Apple is killing Web?

Mr Super Shetty
A Web Developer
Published in
4 min readAug 30, 2020

This is Part Two of the series on Installing Apps on Apple and Why Apple is crippling Web but it shouldn’t. If you want to read about that go visit Part 1.

Apple, over the last few years, has treated Web App as a second or third class citizen. Some of you would blame Google for adding so many features to its browser at breakneck speed and that's partly true but that doesn’t shift the blame from Apple.

Apple recently declined to ship/develop NFC, Bluetooth and 14 other features in name of privacy. Unlike others, I do think they really mean it when they say they aren’t developing something because of privacy reasons. Most of these are really 5% features which only 5% of the Apps need. So let’s ignore it for now.

Let’s talk about other ways it has crippled the Web App experience. Apple was the first to bring Add to Home Screen. Which is adding any Website on the Home Screen.
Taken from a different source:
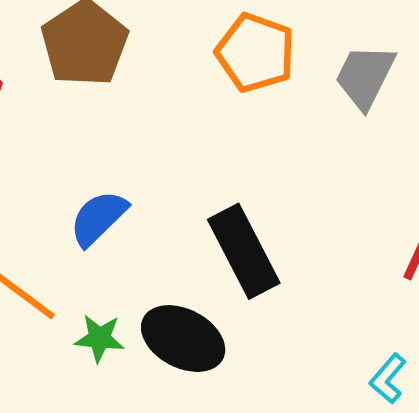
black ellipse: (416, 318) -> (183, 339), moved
With the right meta tags user won’t even know it was a website. But over the years, with so many issues in this experience, it has become a pathetic experience to say least with things improving a bit in the last two years.

  1. First, it was these Apps suddenly losing the App icon.
  2. Second, Apple randomly or aggressively removing these Apps from a cache.
  3. Third, The App would entirely reload if went to the background.

A lot of these were fixed in the last two years but the destination is still far.

Some time back Apple announced if a Web App wasn’t used in the last 7 days it will be removed from the cache which means all the files (CSS, JS, Images etc) will not be available post 7 days of inactivity and if the user happens to click on your Web App he needs to wait for all of this to get downloaded again. This is a smaller problem. The bigger one is that your app can’t be used offline. Anything that you think is a good offline scenario now has to be a Native or Hybrid App and not Web App like casual games or some utility apps.

Let’s come to Add To Home Screen button. To access that you need to open the Share Sheet and click Add to Home Screen button. It works on any website. Great right. In theory yes but in practice it isn’t. First your browser address bar and toolbar is hidden. You/your user needs to swipe up(some action like this) to show the toolbar. From there he clicks on the Share icon to open the Share Sheet. Next, you need to hunt/swipe through the icons to find Add to Home Screen. Unless you are a developer or a tech enthusiast you won’t have any clue which icon is that. Now that you have found it, click on it. And voila you have installed the Web App. As long as you have added the right meta tags your users won’t know its in a browser. Although he will pretty soon encounter one of the above issues and abandon your App.

source: themikeo.com

The process is also cumbersome on Chrome on Android. But Chrome circumvents this by providing an install banner/popup. The great part you can delay this and trigger it when you want. You users wont have to go hunting for where to find the install option. The banner greatly reduces frictions and makes it seamless for user to install your PWA/Web App.

Android Install PWA Banner

Apple refused to implement this. To be fair even Mozilla refused to implement this but in their case, they provide an install button in the address bar itself, if your App meets the PWA criteria. We are fine if Apple follows the same but they may not. The reason they gave for the popup is that it isn’t an explicit user action. What makes it strange is that if you have a native app you can showcase it via a banner. Safari will show an install banner, which they call as Smart Banner if you add the right meta tags informing your App. Why not let the same thing for a Web App or take the Mozilla route and show a button in the address bar.

Example smart banner

Let’s hope they rectify this situation soon. iOS has the fastest mobile browser, if they fix the handicaps of the web app it will be the best system to use a PWA/Web App.